> **What you are asked to do**: I need the lines below from the one with "No es estricta." down to the one with "débil. Es estricta." reproduced exactly, both ends included, and nothing else.
· · · ·
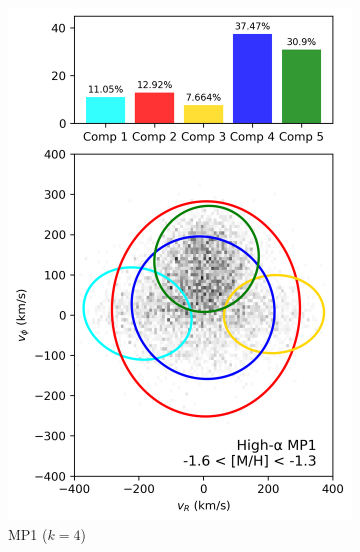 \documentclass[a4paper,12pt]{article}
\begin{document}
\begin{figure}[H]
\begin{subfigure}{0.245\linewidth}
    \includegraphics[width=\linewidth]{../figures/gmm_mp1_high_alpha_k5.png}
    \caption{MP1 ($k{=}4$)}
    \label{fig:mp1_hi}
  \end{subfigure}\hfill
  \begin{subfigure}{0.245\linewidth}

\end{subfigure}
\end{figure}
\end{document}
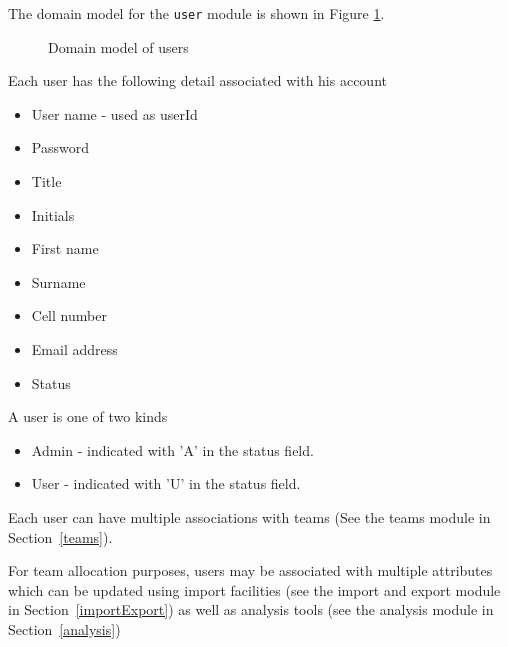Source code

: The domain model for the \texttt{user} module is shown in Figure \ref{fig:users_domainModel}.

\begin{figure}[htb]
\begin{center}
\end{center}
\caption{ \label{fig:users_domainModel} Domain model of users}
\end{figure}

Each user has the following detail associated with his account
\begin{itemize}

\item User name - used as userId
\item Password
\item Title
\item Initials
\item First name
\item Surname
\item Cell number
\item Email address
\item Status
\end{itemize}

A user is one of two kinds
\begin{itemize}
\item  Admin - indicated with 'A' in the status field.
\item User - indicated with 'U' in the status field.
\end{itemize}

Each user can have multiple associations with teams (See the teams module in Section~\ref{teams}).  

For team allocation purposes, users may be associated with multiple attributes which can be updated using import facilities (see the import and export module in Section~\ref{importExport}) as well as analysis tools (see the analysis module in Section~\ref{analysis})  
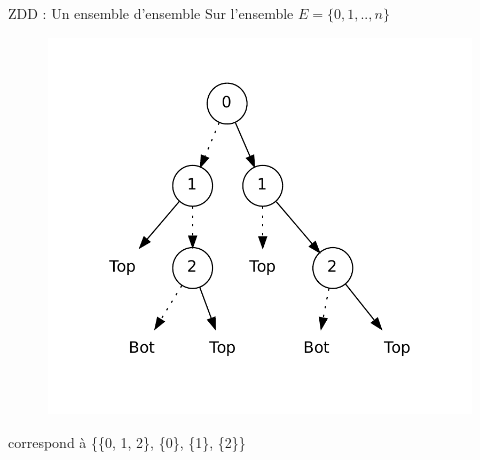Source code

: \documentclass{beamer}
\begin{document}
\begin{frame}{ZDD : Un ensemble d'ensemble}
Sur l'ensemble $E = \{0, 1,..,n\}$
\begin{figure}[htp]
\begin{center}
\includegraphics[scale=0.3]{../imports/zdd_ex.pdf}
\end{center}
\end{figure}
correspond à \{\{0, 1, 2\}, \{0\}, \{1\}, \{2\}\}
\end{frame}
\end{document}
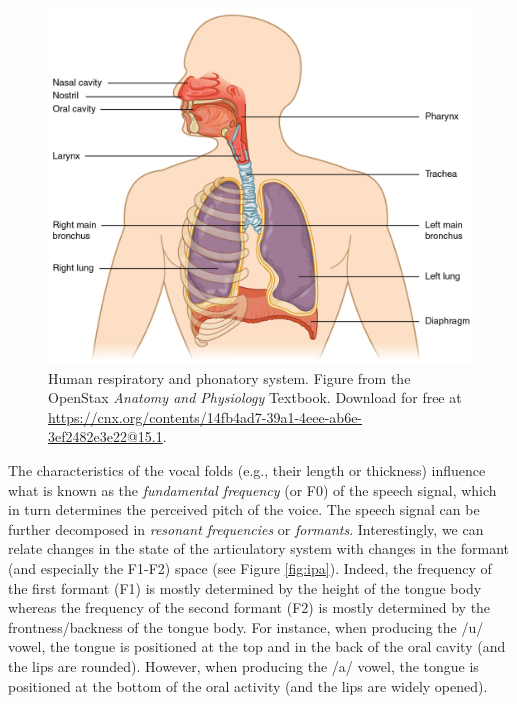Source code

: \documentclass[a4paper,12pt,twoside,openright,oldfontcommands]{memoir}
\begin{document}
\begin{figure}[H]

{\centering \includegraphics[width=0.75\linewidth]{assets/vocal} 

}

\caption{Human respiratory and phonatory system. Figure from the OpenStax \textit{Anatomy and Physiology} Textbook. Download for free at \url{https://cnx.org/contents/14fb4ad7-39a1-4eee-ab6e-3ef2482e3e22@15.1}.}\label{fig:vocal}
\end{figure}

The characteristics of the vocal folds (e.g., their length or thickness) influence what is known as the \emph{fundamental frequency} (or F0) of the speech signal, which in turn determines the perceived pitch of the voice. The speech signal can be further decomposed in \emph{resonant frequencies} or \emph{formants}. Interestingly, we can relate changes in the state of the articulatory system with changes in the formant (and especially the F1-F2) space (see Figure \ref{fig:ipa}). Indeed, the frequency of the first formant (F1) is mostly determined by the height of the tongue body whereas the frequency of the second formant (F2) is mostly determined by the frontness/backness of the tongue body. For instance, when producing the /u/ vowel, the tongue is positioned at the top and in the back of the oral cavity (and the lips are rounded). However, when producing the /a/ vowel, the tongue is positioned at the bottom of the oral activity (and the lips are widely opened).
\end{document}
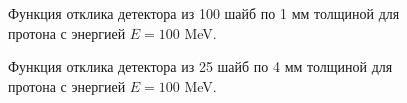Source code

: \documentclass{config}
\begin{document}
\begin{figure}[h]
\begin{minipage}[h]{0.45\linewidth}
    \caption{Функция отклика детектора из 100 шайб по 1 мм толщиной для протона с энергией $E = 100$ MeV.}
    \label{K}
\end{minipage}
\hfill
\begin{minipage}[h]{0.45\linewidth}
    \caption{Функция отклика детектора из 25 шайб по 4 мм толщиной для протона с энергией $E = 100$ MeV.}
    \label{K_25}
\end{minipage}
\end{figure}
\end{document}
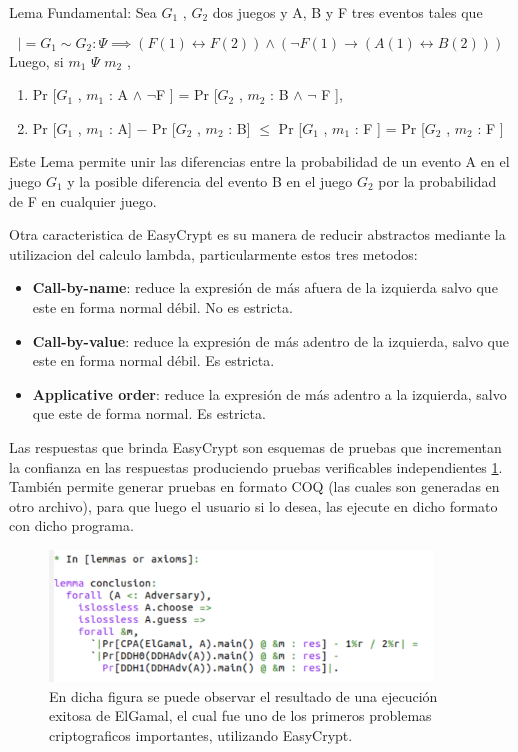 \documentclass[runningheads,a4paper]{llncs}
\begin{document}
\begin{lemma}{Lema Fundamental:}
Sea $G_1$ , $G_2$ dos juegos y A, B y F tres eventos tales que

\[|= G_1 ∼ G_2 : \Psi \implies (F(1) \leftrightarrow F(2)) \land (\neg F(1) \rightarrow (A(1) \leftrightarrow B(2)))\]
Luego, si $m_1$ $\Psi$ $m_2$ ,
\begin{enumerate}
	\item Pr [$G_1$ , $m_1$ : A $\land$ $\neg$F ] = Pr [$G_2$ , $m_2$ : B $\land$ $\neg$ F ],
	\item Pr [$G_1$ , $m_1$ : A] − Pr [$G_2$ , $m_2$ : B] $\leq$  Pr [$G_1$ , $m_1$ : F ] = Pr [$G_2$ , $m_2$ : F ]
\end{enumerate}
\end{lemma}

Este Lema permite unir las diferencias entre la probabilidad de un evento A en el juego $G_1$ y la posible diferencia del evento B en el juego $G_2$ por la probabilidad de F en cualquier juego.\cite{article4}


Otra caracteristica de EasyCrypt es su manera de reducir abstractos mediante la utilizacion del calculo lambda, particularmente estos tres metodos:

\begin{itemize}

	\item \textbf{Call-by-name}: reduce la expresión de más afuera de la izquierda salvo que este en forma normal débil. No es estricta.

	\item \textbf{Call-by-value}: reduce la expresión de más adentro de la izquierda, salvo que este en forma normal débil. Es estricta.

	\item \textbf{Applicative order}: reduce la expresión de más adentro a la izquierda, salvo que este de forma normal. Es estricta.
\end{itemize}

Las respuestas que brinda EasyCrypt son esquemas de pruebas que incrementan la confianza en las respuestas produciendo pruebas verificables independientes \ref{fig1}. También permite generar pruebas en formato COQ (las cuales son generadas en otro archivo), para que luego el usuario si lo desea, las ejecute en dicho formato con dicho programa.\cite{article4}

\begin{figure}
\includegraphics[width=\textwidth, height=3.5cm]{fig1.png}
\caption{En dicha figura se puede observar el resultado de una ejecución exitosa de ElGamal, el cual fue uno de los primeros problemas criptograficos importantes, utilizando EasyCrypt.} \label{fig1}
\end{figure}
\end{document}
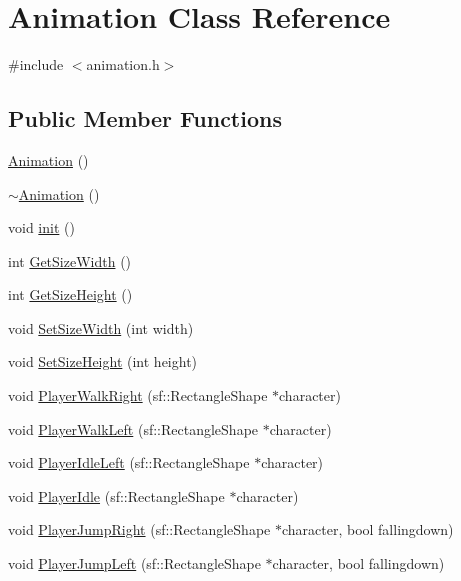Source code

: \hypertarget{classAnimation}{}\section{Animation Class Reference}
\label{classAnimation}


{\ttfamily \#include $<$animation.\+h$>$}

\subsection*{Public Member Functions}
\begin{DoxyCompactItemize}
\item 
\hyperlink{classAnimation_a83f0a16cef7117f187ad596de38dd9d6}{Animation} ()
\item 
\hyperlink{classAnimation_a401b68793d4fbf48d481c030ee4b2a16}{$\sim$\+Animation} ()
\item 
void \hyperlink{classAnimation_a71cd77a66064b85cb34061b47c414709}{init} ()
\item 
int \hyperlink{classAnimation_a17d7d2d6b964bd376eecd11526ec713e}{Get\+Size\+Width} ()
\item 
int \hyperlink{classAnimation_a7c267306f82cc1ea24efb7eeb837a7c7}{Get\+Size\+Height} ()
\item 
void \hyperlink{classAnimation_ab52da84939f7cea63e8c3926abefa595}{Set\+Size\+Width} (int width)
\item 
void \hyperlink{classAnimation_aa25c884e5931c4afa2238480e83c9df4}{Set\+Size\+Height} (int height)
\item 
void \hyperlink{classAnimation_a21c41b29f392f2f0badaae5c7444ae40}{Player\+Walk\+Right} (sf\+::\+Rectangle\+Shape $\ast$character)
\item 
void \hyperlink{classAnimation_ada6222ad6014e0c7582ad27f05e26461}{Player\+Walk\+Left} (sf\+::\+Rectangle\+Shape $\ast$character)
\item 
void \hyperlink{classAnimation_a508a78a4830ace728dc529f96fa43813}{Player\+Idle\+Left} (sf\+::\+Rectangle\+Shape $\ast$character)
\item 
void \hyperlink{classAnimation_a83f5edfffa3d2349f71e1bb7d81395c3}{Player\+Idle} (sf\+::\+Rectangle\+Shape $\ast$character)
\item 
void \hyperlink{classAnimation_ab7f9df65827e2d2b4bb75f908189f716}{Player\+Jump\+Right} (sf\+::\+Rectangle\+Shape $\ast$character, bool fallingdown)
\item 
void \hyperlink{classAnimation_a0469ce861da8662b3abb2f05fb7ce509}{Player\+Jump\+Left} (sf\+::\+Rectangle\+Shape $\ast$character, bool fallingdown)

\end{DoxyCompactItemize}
· · · ·
> **Solution to the problem**:
	\item \textbf{Call-by-name}: reduce la expresión de más afuera de la izquierda salvo que este en forma normal débil. No es estricta.

	\item \textbf{Call-by-value}: reduce la expresión de más adentro de la izquierda, salvo que este en forma normal débil. Es estricta.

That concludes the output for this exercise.